Senin, 28 Januari 2008

Selamat Tinggal Bapak Pembangunan


Tanggal 27 Januari Tahun 2008, Tepatnya Pukul 13.10 WIB. Bapak Presiden Ke 2 Republik Indonesia, H. Mohammad Soeharto mengakhiri usianya yang ke- 86 di Rumah Sakit Pusat pertamina Jakarta. Kejadian itu, tentu membuat kita semua terennyuh sekaligus prihatin. Orang yang selama ini, menjadi bahan untuk selalu dirasani akhirnya sudah tiada.

Bapak pembangunan ini tidak hanya menjadi bahan gosip seluruh bangsa, akan tetapi menjadi sosok yang kontroversial. Utamanya pilahan gerakan politik ketika ia memimpin negeri ini. Tak heran, ketika banyak gerakan mahasiswa maupun aktivis gerakan yang lain seringkali mengutuk tindakan politiknya yang disinyalir dehumanisasi.
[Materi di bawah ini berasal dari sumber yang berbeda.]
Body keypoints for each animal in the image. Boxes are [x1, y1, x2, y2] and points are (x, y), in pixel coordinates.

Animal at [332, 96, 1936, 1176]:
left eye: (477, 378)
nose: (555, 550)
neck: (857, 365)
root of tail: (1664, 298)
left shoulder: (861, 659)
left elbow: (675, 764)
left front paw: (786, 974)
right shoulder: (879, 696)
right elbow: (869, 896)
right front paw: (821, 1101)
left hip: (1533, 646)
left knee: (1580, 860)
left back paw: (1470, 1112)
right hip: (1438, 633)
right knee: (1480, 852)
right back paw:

Namun, ada saran menarik yang menurut saya bisa kita lakukan bersama setelah kepergiaannya. saran itu datang dari sang budayawan, yang akrab kita panggil dengan sebutan cak Nun ( Ainun Nadjib).
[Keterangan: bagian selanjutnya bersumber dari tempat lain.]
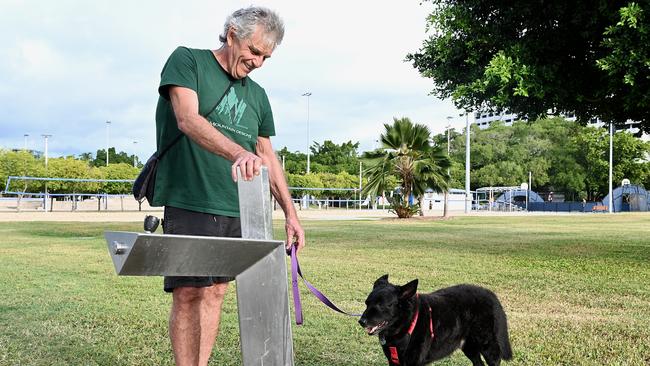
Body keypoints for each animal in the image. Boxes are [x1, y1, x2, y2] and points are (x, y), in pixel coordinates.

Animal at [356, 276, 508, 364]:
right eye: (367, 303)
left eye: (381, 305)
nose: (361, 321)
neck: (408, 323)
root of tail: (491, 294)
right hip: (469, 346)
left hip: (487, 346)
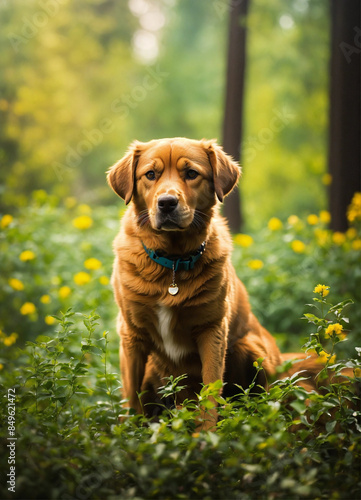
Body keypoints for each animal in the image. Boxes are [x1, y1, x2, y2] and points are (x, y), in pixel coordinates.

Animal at [107, 138, 318, 430]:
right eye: (150, 174)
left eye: (191, 173)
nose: (167, 203)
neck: (172, 264)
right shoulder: (131, 334)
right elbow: (131, 394)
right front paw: (130, 432)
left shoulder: (212, 330)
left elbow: (210, 389)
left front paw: (206, 434)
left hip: (252, 348)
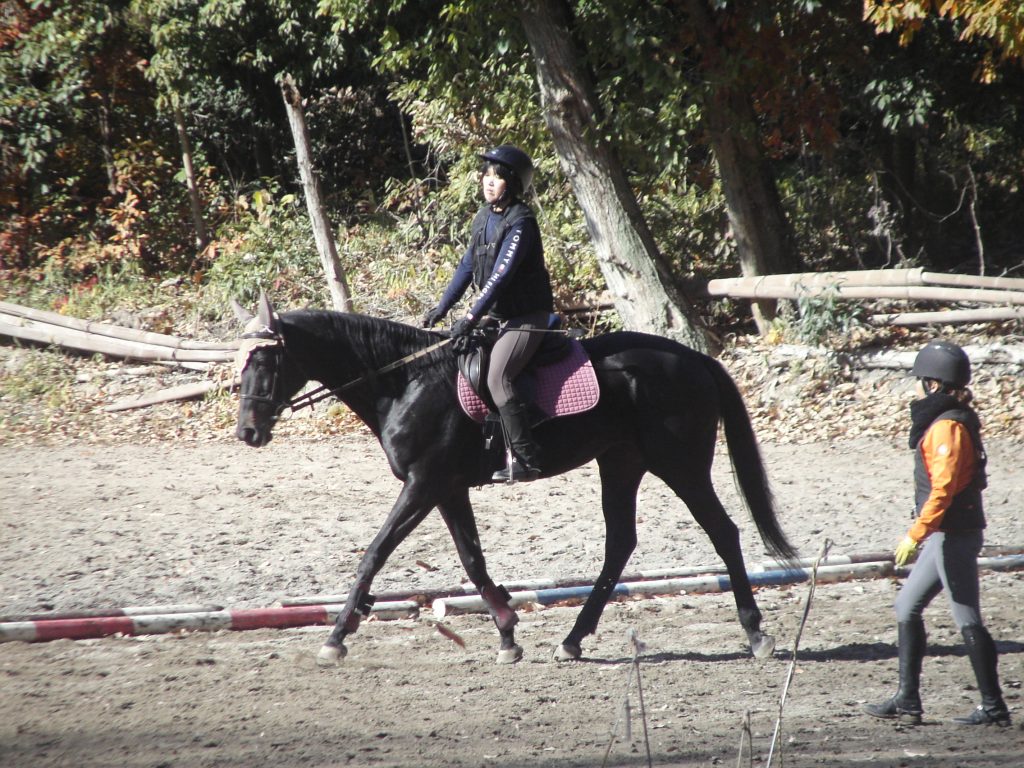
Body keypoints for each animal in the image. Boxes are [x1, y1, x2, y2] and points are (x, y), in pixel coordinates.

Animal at [234, 293, 797, 667]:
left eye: (266, 360)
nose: (247, 432)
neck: (405, 383)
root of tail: (696, 359)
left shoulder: (422, 483)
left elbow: (374, 553)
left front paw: (336, 637)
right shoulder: (447, 487)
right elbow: (472, 559)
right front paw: (507, 633)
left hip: (679, 465)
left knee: (723, 532)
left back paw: (757, 636)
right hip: (621, 463)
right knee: (620, 543)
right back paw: (572, 639)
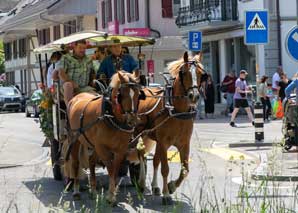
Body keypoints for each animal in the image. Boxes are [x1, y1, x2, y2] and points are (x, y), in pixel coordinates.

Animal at [66, 71, 146, 205]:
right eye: (122, 94)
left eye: (138, 94)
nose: (133, 120)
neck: (111, 116)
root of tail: (77, 96)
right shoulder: (102, 148)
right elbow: (110, 169)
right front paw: (111, 196)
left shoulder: (120, 149)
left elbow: (115, 169)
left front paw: (111, 194)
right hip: (75, 139)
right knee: (76, 163)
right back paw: (76, 191)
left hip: (93, 145)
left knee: (91, 161)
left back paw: (93, 191)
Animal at [136, 51, 205, 205]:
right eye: (183, 72)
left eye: (201, 74)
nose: (194, 96)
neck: (176, 111)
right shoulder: (163, 143)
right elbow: (165, 169)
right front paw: (167, 194)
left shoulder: (184, 144)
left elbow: (185, 170)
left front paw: (172, 186)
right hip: (139, 134)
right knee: (141, 156)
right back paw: (142, 183)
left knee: (154, 160)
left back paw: (155, 187)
Ia mengatakan, bahwa setelah kita semua ditinggalkannya, maka yang bisa kita lakukan selanjutnya adalah dengan bersikap objektif, kita harus dapat mendudukkan realitas tentang pak harto dengan penuh kejujuran, kearifan dan tanpa ada hal yang menunggangi fakta yang akan kita ungkap dari sosok sepertinya. dari tindakan itu kita akan dapat mengetahui bersama atas seberapa besar kekurangan beliau selama ini, terlebih dalam memimpin bangsa. dan seberapa besar pula kebaikan beliau dalam mengabdikan dirinya untuk Indonesia. dari situ tentunya bisa kita lihat bersama, apakah benar kekurangannya menutupi dari kebaikannya, atau bahkan sebaliknya.

Pemberitaan Media massa
Sejak kepergiannya di hari Minggu kemarin, media massa dengan uptodate memantau informasi tentang meninggalnya Pak Harto, dari awal beliau tiada (di RS PP) sampai di kuburkannya. Akan tetapi, yang menarik untuk di analisis bersama, bagaimana pola pemberitaan di setiap media tersebut.

Hari minggu jam 14.00 WIB. Saya bersama teman kontrakan tempat dimana saya tinggal di Malang, bersama-sama melihat pemberitaan tentang ketiadaannya di media televisi. untungnya pada waktu itu kami tidak lantas hanya memusatkan penglihatan kami terhadap satu chanel saja, akan tetapi sebagian besar saluran televisi yang ada di Indonesia kami tonton (Trans TV, SCTV, TVRI, TPI, dll.). disela konsentrasi kami mendengar dan melihat pemberitaan media tersebut, ada analisa menarik yang smepat kami diskusikan terkait dengan isi beritanya.

Ternyata, tidak banyak media televisi yang menyeimbangkan antara berita (in memorial) Pak harto antara kebaikannya dan keburuknya sekaligus. Artinya, yang kami lihat pada waktu itu, pemberitaan sebagian besar media massa kita (khususnya Media televisi yang kami tonton) lebih pada cerita sejarah yang menampakkan jasanya, yang seakan-akan tidak pernah berbuat salah terhadap republik ini. Hal itu, membuat kami sedikit senyum dan menganalisis, apa benar manusia seperti mantan presiden RI ini tidak mempunyai kesalahan sedikitpun?. Lalu, bagaimana dengan teriakan tokoh intelektual maupun gerakan yang selama ini menge-just, bahwa karenanya bangsa kita hari ini, mengalami krisis muti dimensi?.

Kalau hal itu, yang terus terjadi dalam pemberitaan media massa, lebih-lebih tokoh intelektual atau bahkan politikus yang hari ini banyak dimintai komentar seputar Almarhum, maka harapan cak nun untuk mendudukkan masalah seobjektif mungkin hanya akan menjadi harapan saja. sehingga hal itu akan berdampak terhadap tapakan sejarah nasional yang seharusnya kita jaga kebenarannya. yang tak kalah pentingnya, hal itu pula yang akan berpengaruh terhadap sikap pemerintah dalam kasusu hukum perdata yang akhir-akhir ini sudah mulai tergarap.